Editorial analysis - technical context
Industry-pattern observations: Healthcare AI adoption has shifted from pilots to operational deployments in imaging, triage, and decision support, creating a bigger need for clinician-level AI literacy, model limitations awareness, and interpretability tooling. For practitioners, that typically means increased demand for curricula covering model validation, data provenance, performance drift monitoring, and human-in-the-loop workflows rather than only algorithm mechanics.
Context and significance
Editorial analysis: A national regulator publicly prioritizing AI literacy frames AI as a systems-level concern, not just a vendor or hospital IT issue. When regulatory bodies emphasise education and regulatory work, industry stakeholders, medical schools, professional boards, continuing medical education providers, and hospital quality teams, commonly reassess accreditation criteria, examination content, and clinician credentialing to include AI-related competencies.
What to watch
Editorial analysis: Observers should track whether the NMC or the National Board of Examinations publishes concrete competency frameworks, learning objectives, or guidance documents for integrating AI into undergraduate and postgraduate medical curricula. Other indicators include revisions to licensing exam content, the rollout of accredited AI-focused continuing medical education modules, and partnerships between medical colleges and technology vendors for supervised clinical validation studies.

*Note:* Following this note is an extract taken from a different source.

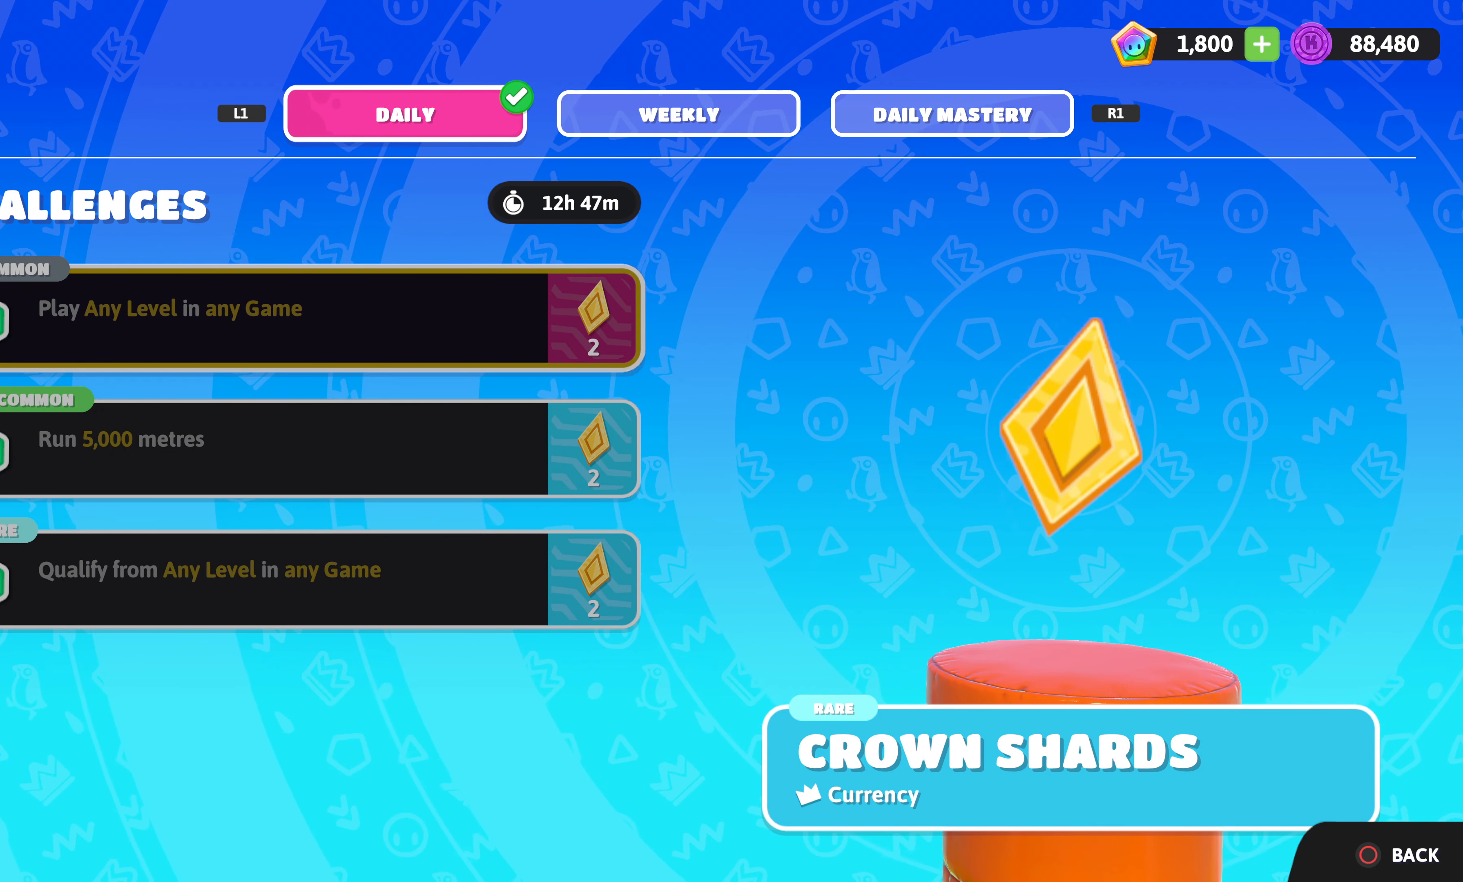
{"buttons": [], "left_stick": "center", "right_stick": "center", "events": []}
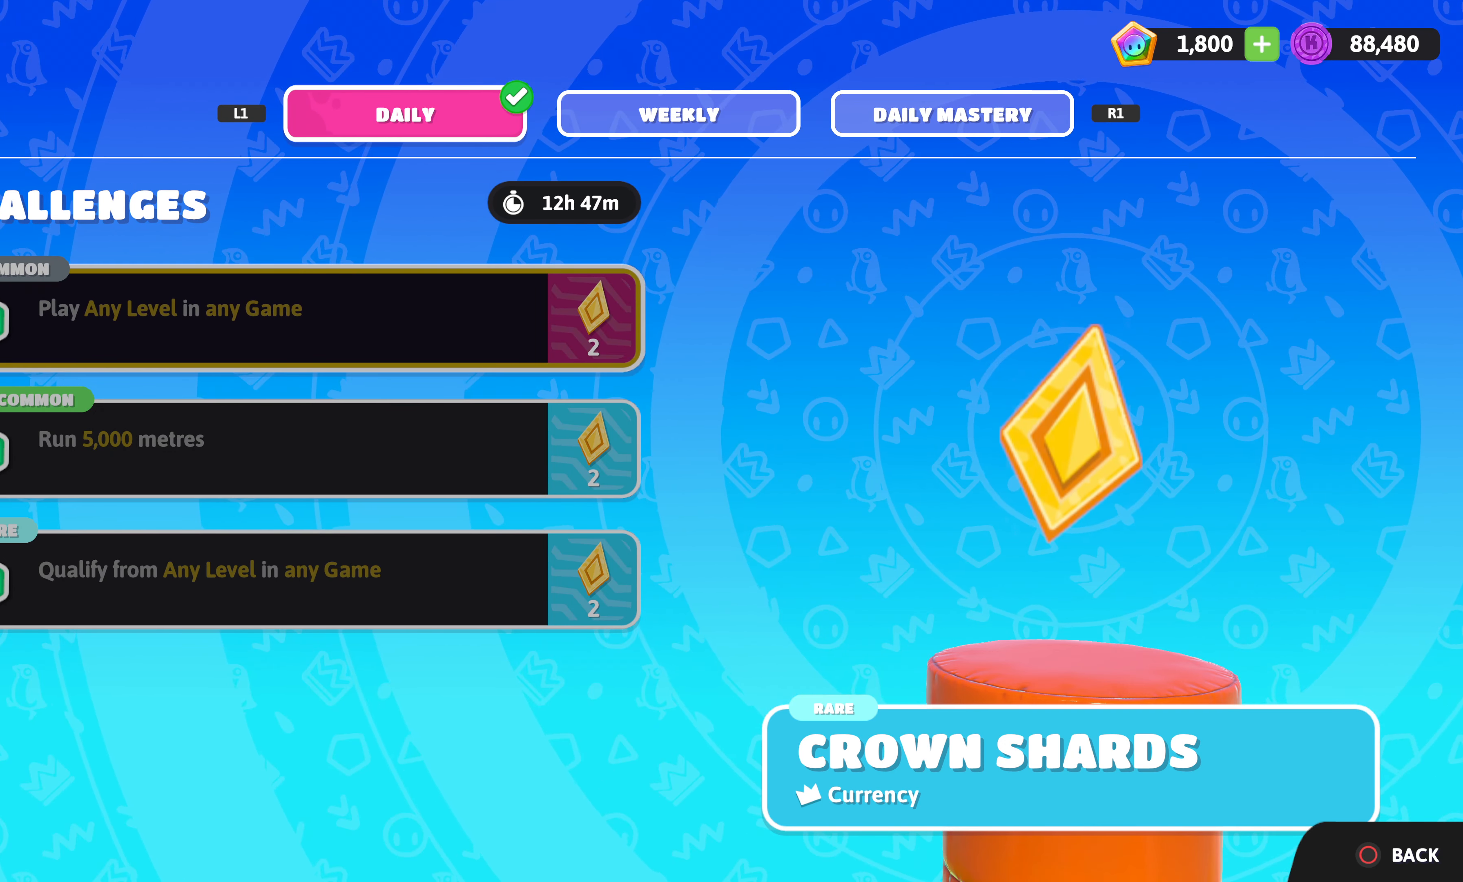
{"buttons": [], "left_stick": "center", "right_stick": "center", "events": []}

Practical implications for practitioners
Editorial analysis: Clinicians and healthcare data teams will likely need to prioritise interoperability, explainability, and local validation processes. Training programs that teach how to interpret model outputs, detect failure modes, and retain independent clinical judgement will be more relevant for frontline clinicians and for teams responsible for procurement and governance of AI tools.
Scoring Rationale
A national medical regulator urging responsible AI integration is notable for practitioners because it shapes curriculum, credentialing, and governance. The story is important but not a technical breakthrough, so it rates as a notable policy development.